> **Available data**:
++++++

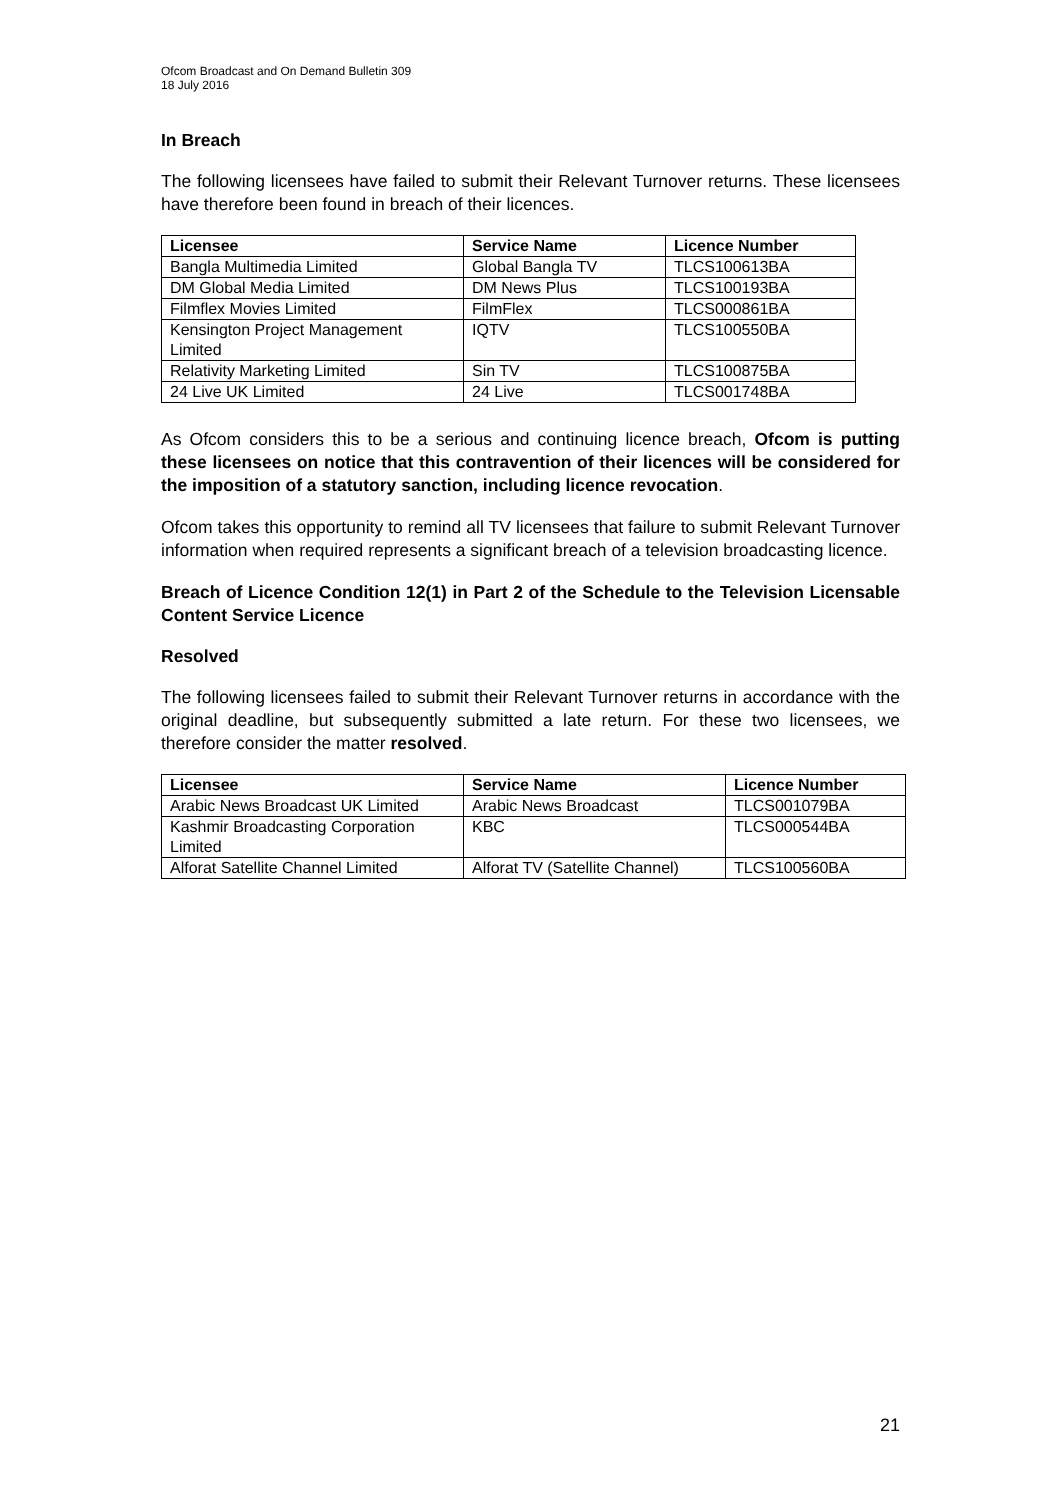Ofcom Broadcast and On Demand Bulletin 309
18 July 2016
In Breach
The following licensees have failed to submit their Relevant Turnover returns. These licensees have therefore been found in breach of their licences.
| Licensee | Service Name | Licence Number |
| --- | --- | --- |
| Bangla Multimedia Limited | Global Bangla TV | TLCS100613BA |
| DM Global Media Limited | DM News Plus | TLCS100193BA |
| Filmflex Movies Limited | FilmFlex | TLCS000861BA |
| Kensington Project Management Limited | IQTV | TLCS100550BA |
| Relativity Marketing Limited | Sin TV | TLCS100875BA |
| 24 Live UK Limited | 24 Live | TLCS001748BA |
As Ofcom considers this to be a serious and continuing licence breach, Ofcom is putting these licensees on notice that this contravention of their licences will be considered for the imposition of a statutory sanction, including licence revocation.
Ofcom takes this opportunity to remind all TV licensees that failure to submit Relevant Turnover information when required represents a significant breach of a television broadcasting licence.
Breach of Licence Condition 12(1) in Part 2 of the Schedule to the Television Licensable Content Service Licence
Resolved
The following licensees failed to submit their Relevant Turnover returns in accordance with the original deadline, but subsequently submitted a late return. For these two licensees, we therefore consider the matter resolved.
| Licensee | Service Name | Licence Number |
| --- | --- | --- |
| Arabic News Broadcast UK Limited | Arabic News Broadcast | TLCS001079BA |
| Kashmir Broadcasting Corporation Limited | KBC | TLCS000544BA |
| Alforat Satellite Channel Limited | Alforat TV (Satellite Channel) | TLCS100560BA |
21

++++++

Return each line of the listing that holds the string "submit".

> **The answer**:
The following licensees have failed to submit their Relevant Turnover returns. These licensees have therefore been found in breach of their licences.
Ofcom takes this opportunity to remind all TV licensees that failure to submit Relevant Turnover information when required represents a significant breach of a television broadcasting licence.
The following licensees failed to submit their Relevant Turnover returns in accordance with the original deadline, but subsequently submitted a late return. For these two licensees, we therefore consider the matter resolved.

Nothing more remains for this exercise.